One reason I went with the old scheme is that I thought encryption
became less secure the bigger the area encrypted.  However, I don't
see anything about that in the FAQ (except for the 2TB limit on some
encryption schemes).

> > >  
> > > > If the delay is from the encrypted swap, is there anything I can do about
> > > > it short of eliminating the swap?  Is there any reason to avoid using a
> > > > fixed key for the swap?  Fixed keys sound as if they should eliminate the
> > > > need for randomness from the system.
> > > 
> > > Do not use fixed-keys! They will be available to an attacker. 

I must be misunderstanding, because it seems to me any LUKS device
that is not random encrypted has fixed keys.

> > > The whole point of random keys for swap is that they are
> > > non-predictable and non-recoverable, yet you do not need 
> > > to enter them manually. Fixed keys break that.
> > > 
> > Why are the fixed keys for swap any more available than fixed keys
> > for other devices/partitions?
> 
> Fixed keys are an exceedingly bad idea in general. Derived keys

I don't know what a derived key is.  Like
http://en.wikipedia.org/wiki/Derived_unique_key_per_transaction,
except not  transactional?  6.6 of the FAQ?

> are acceptable, but fixed keys can end up unintentionally
> in all sorts of places. Do not use them. (I gather the fixed keys
> are placed on the encrypted root partition.)

fixed keys, in the sense of --key-file for the other partitions, are in
the encrypted root.  I am aware they are sensitive.

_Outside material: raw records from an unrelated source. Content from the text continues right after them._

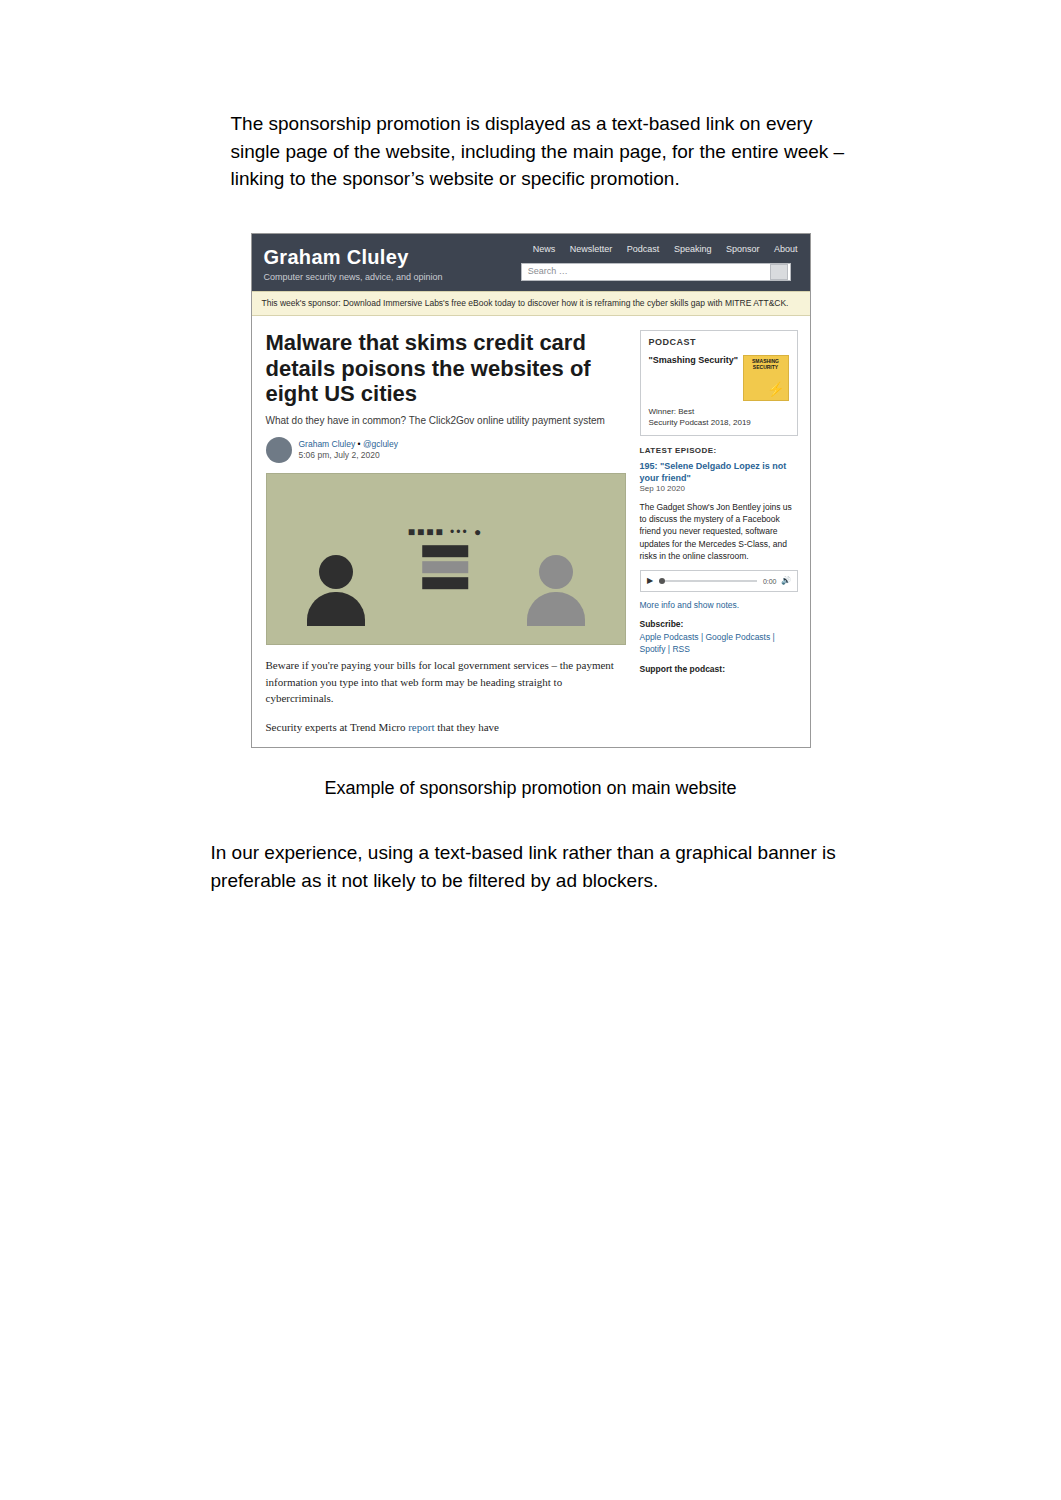The sponsorship promotion is displayed as a text-based link on every single page of the website, including the main page, for the entire week – linking to the sponsor’s website or specific promotion.
Graham Cluley
Computer security news, advice, and opinion
News
Newsletter
Podcast
Speaking
Sponsor
About
Search …
This week's sponsor: Download Immersive Labs's free eBook today to discover how it is reframing the cyber skills gap with MITRE ATT&CK.
Malware that skims credit card details poisons the websites of eight US cities
What do they have in common? The Click2Gov online utility payment system
Graham Cluley • @gcluley
5:06 pm, July 2, 2020
■■■■ ••• ●
Beware if you're paying your bills for local government services – the payment information you type into that web form may be heading straight to cybercriminals.
Security experts at Trend Micro report that they have
PODCAST
"Smashing Security"
SMASHING
SECURITY
⚡
Winner: Best
Security Podcast 2018, 2019
LATEST EPISODE:
195: "Selene Delgado Lopez is not your friend"
Sep 10 2020
The Gadget Show's Jon Bentley joins us to discuss the mystery of a Facebook friend you never requested, software updates for the Mercedes S-Class, and risks in the online classroom.
▶ 0:00 🔊
More info and show notes.
Subscribe:
Apple Podcasts | Google Podcasts | Spotify | RSS
Support the podcast:
Example of sponsorship promotion on main website
In our experience, using a text-based link rather than a graphical banner is preferable as it not likely to be filtered by ad blockers.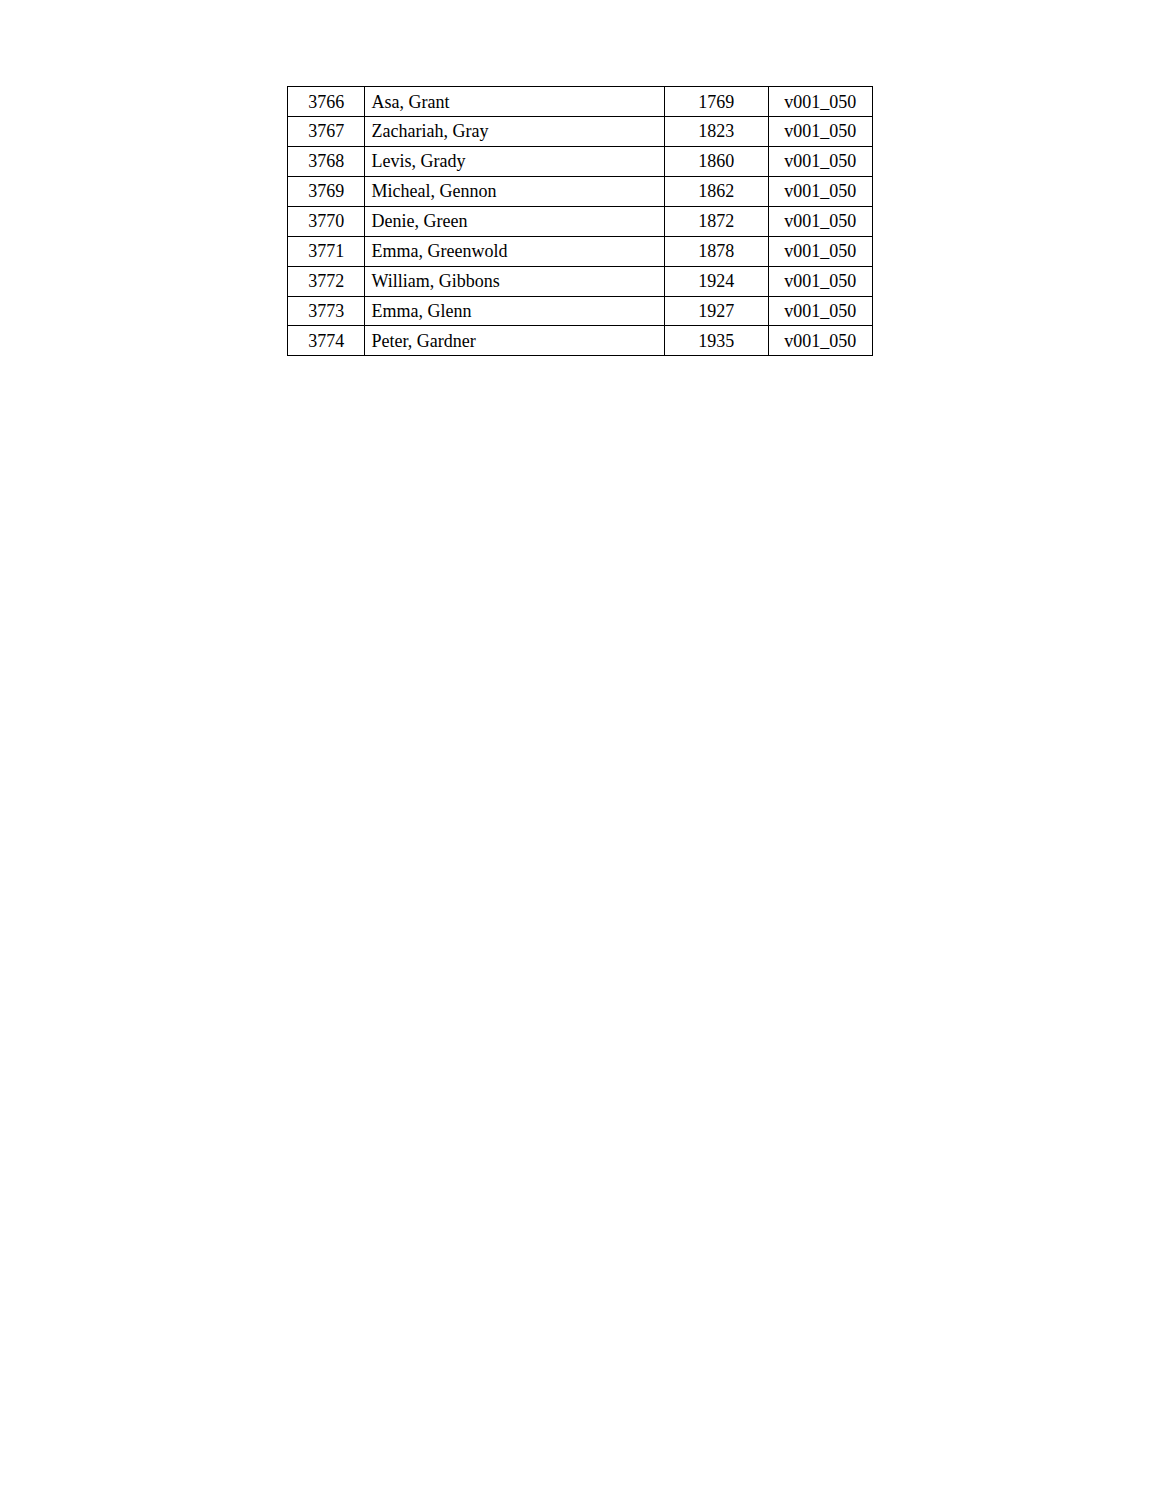| 3766 | Asa, Grant | 1769 | v001_050 |
| 3767 | Zachariah, Gray | 1823 | v001_050 |
| 3768 | Levis, Grady | 1860 | v001_050 |
| 3769 | Micheal, Gennon | 1862 | v001_050 |
| 3770 | Denie, Green | 1872 | v001_050 |
| 3771 | Emma, Greenwold | 1878 | v001_050 |
| 3772 | William, Gibbons | 1924 | v001_050 |
| 3773 | Emma, Glenn | 1927 | v001_050 |
| 3774 | Peter, Gardner | 1935 | v001_050 |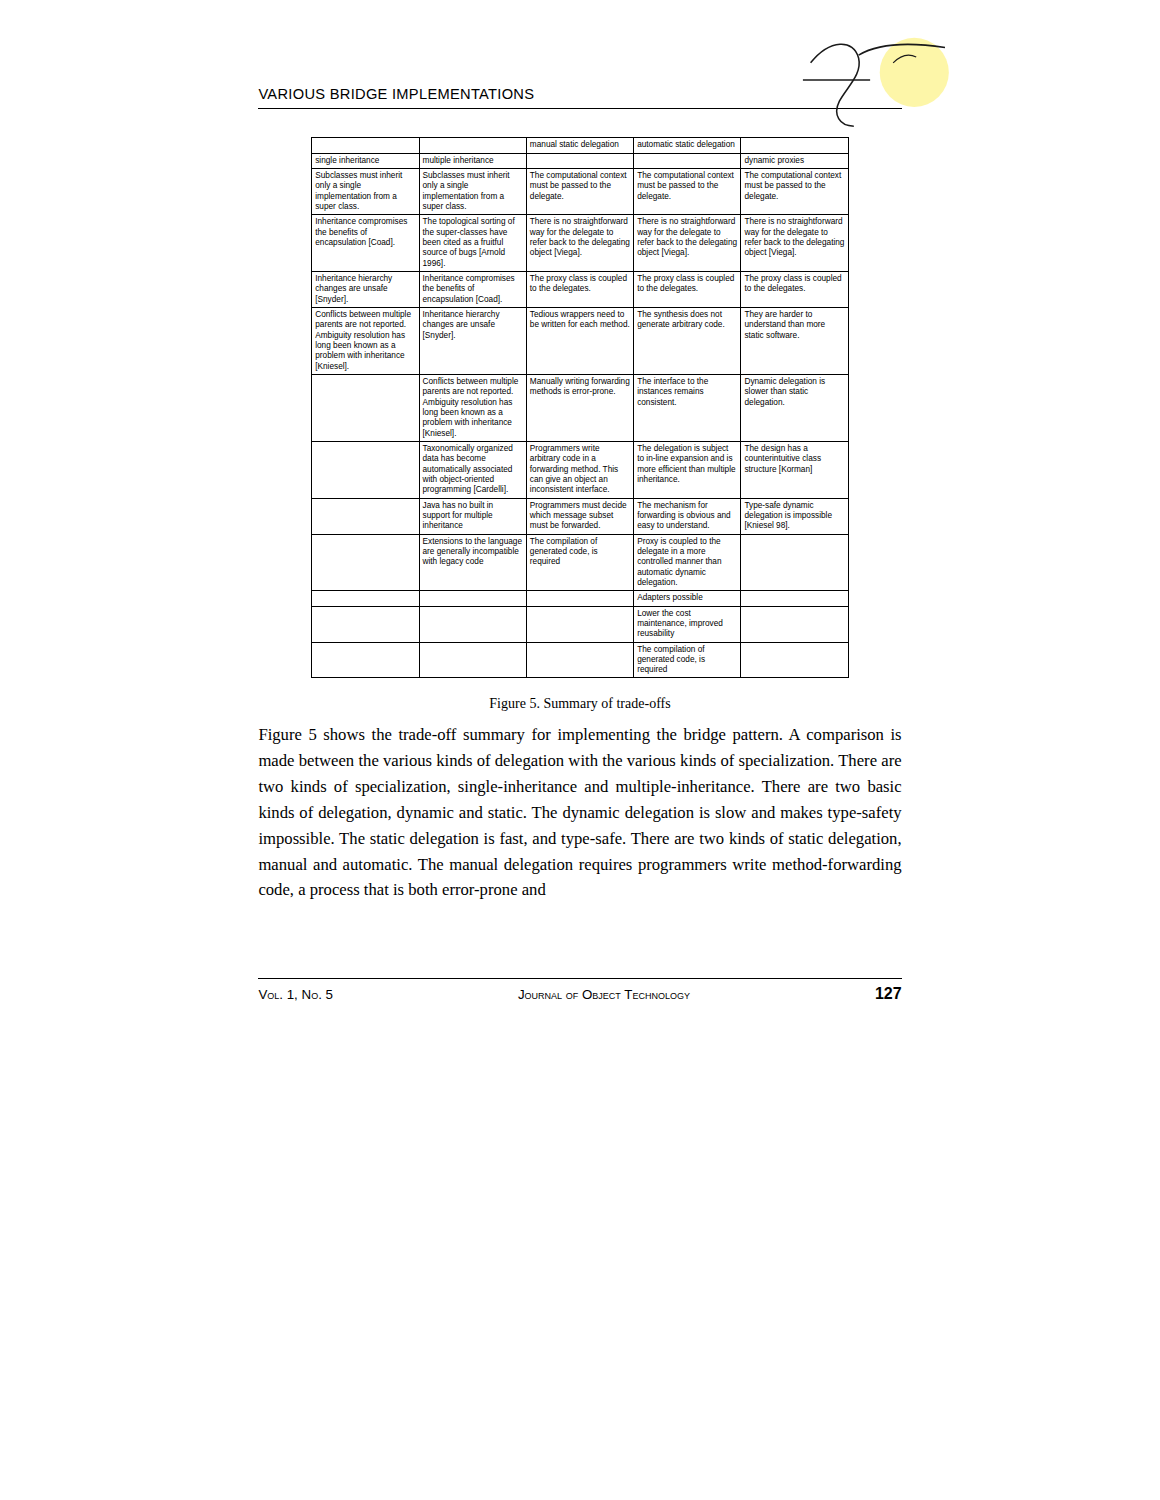VARIOUS BRIDGE IMPLEMENTATIONS
| | | manual static delegation | automatic static delegation | |
| single inheritance | multiple inheritance | | | dynamic proxies |
| Subclasses must inherit only a single implementation from a super class. | Subclasses must inherit only a single implementation from a super class. | The computational context must be passed to the delegate. | The computational context must be passed to the delegate. | The computational context must be passed to the delegate. |
| Inheritance compromises the benefits of encapsulation [Coad]. | The topological sorting of the super-classes have been cited as a fruitful source of bugs [Arnold 1996]. | There is no straightforward way for the delegate to refer back to the delegating object [Viega]. | There is no straightforward way for the delegate to refer back to the delegating object [Viega]. | There is no straightforward way for the delegate to refer back to the delegating object [Viega]. |
| Inheritance hierarchy changes are unsafe [Snyder]. | Inheritance compromises the benefits of encapsulation [Coad]. | The proxy class is coupled to the delegates. | The proxy class is coupled to the delegates. | The proxy class is coupled to the delegates. |
| Conflicts between multiple parents are not reported. Ambiguity resolution has long been known as a problem with inheritance [Kniesel]. | Inheritance hierarchy changes are unsafe [Snyder]. | Tedious wrappers need to be written for each method. | The synthesis does not generate arbitrary code. | They are harder to understand than more static software. |
| | Conflicts between multiple parents are not reported. Ambiguity resolution has long been known as a problem with inheritance [Kniesel]. | Manually writing forwarding methods is error-prone. | The interface to the instances remains consistent. | Dynamic delegation is slower than static delegation. |
| | Taxonomically organized data has become automatically associated with object-oriented programming [Cardelli]. | Programmers write arbitrary code in a forwarding method. This can give an object an inconsistent interface. | The delegation is subject to in-line expansion and is more efficient than multiple inheritance. | The design has a counterintuitive class structure [Korman] |
| | Java has no built in support for multiple inheritance | Programmers must decide which message subset must be forwarded. | The mechanism for forwarding is obvious and easy to understand. | Type-safe dynamic delegation is impossible [Kniesel 98]. |
| | Extensions to the language are generally incompatible with legacy code | The compilation of generated code, is required | Proxy is coupled to the delegate in a more controlled manner than automatic dynamic delegation. | |
| | | | Adapters possible | |
| | | | Lower the cost maintenance, improved reusability | |
| | | | The compilation of generated code, is required | |
Figure 5. Summary of trade-offs
Figure 5 shows the trade-off summary for implementing the bridge pattern. A comparison is made between the various kinds of delegation with the various kinds of specialization. There are two kinds of specialization, single-inheritance and multiple-inheritance. There are two basic kinds of delegation, dynamic and static. The dynamic delegation is slow and makes type-safety impossible. The static delegation is fast, and type-safe. There are two kinds of static delegation, manual and automatic. The manual delegation requires programmers write method-forwarding code, a process that is both error-prone and
Vol. 1, No. 5
Journal of Object Technology
127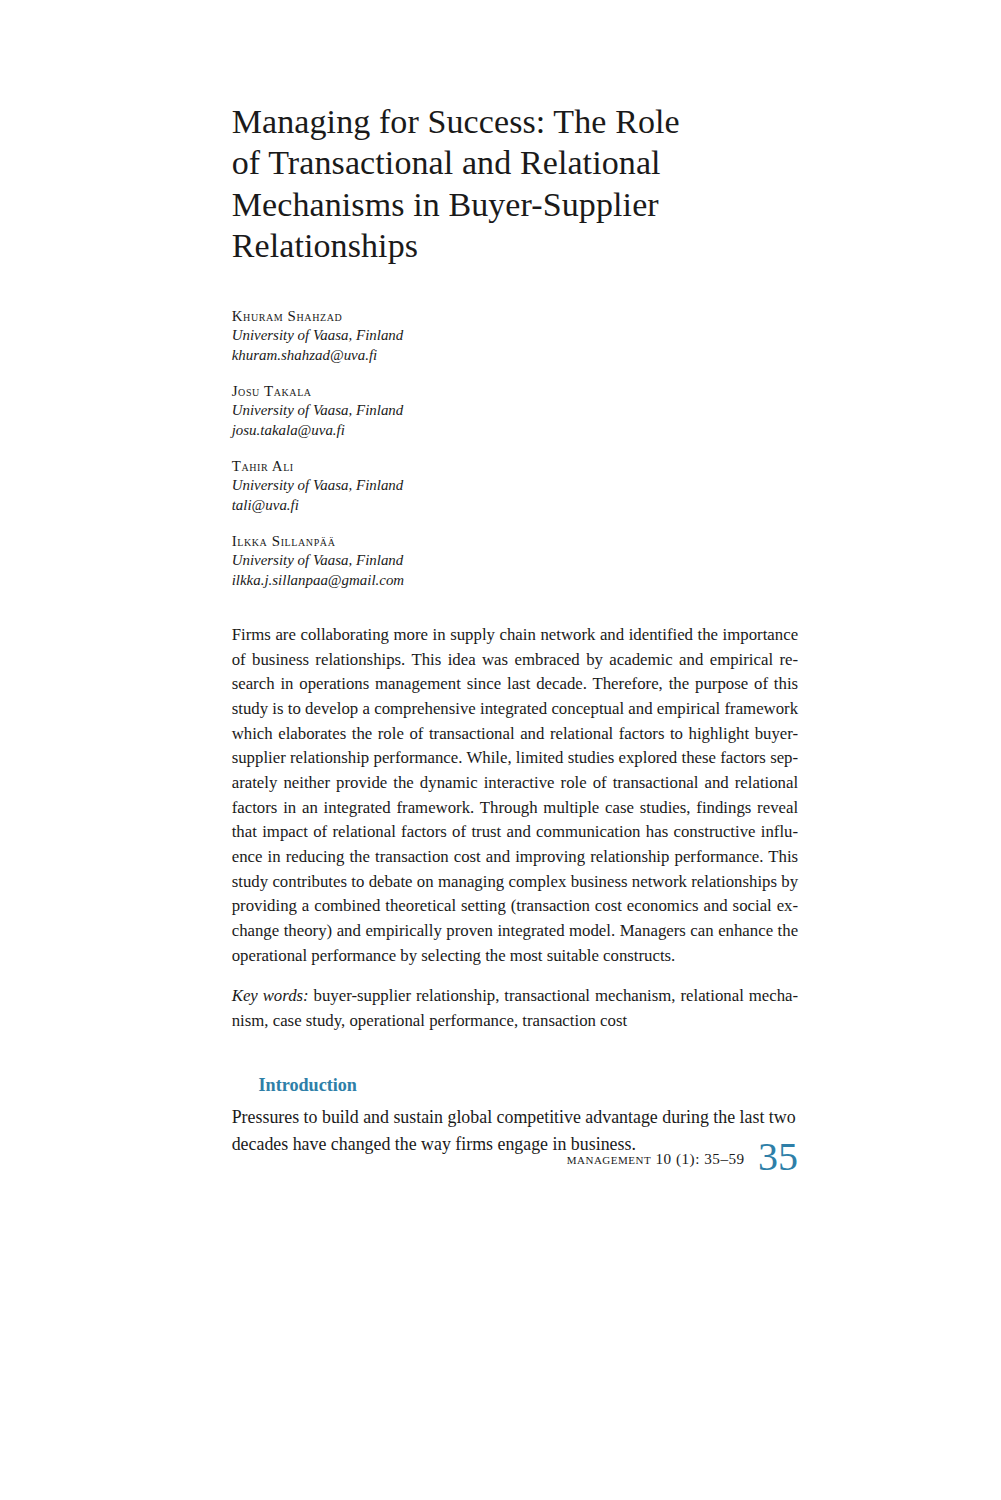Managing for Success: The Role
of Transactional and Relational
Mechanisms in Buyer-Supplier
Relationships
Khuram Shahzad
University of Vaasa, Finland
khuram.shahzad@uva.fi
Josu Takala
University of Vaasa, Finland
josu.takala@uva.fi
Tahir Ali
University of Vaasa, Finland
tali@uva.fi
Ilkka Sillanpää
University of Vaasa, Finland
ilkka.j.sillanpaa@gmail.com
Firms are collaborating more in supply chain network and identified the importance of business relationships. This idea was embraced by academic and empirical research in operations management since last decade. Therefore, the purpose of this study is to develop a comprehensive integrated conceptual and empirical framework which elaborates the role of transactional and relational factors to highlight buyer-supplier relationship performance. While, limited studies explored these factors separately neither provide the dynamic interactive role of transactional and relational factors in an integrated framework. Through multiple case studies, findings reveal that impact of relational factors of trust and communication has constructive influence in reducing the transaction cost and improving relationship performance. This study contributes to debate on managing complex business network relationships by providing a combined theoretical setting (transaction cost economics and social exchange theory) and empirically proven integrated model. Managers can enhance the operational performance by selecting the most suitable constructs.
Key words: buyer-supplier relationship, transactional mechanism, relational mechanism, case study, operational performance, transaction cost
Introduction
Pressures to build and sustain global competitive advantage during the last two decades have changed the way firms engage in business.
management 10 (1): 35–59 35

So is your concern about fixed keys a concern about keys that are
stored on the disk vs stored in my head?

...

> > > 
> > > > [slightly off-topic]
> > > > Is it still the case that encrypted swap limits the ability to suspend or
> > > > hibernate and resume?
> > > 
> > > Depends on the distro, I guess. But using encrypted swap that
> > > way is insecure, as an attacker can easily get access to it,
> > > and so it is not a good idea. For standard attacks (e.g. over
> > > firewire) a machine suspended/hibernated this way is wide open.
> > > Encrypted swap is worthless unless a full power-off is performed,
> > > you cannot have it easy _and_ secure in this case.
> > I think this means, for random-encrypted swap:
> > eencrypted swap + system shutdown and power off is secure
> 
> Yes. Key gone, no way to recover anything from swap.
> 
> > ecnrypted swap + suspend (system alive but low power) is insecure
> 
> Yes. Key is in memory.

I had assumed one would have to reenter the pass-phrase on wakeup.
Though now that I think of it, that's non-trivial since the code to
get the pass-phrase and cryptsetup itself would need to be in memory
that wasn't encrypted.

> 
> > What does it mean for encrypted swap + hibernate (power is off but
> > system state is saved to disk)?
> 
> If you can wake up without giving encryption keys again, the
> key is somehwere on disk.
> 
> > Not sure if I have the suspend/hibernate lingo right.  I think those
> > are MS-Windows terms.
> 
> They are. If you want security, it really is better to just 
> have faster boot and not suspend or hibernate. 

The easiest way to have faster boot is to use SSD, but the FAQ
indicates the security of SSD's is unclear.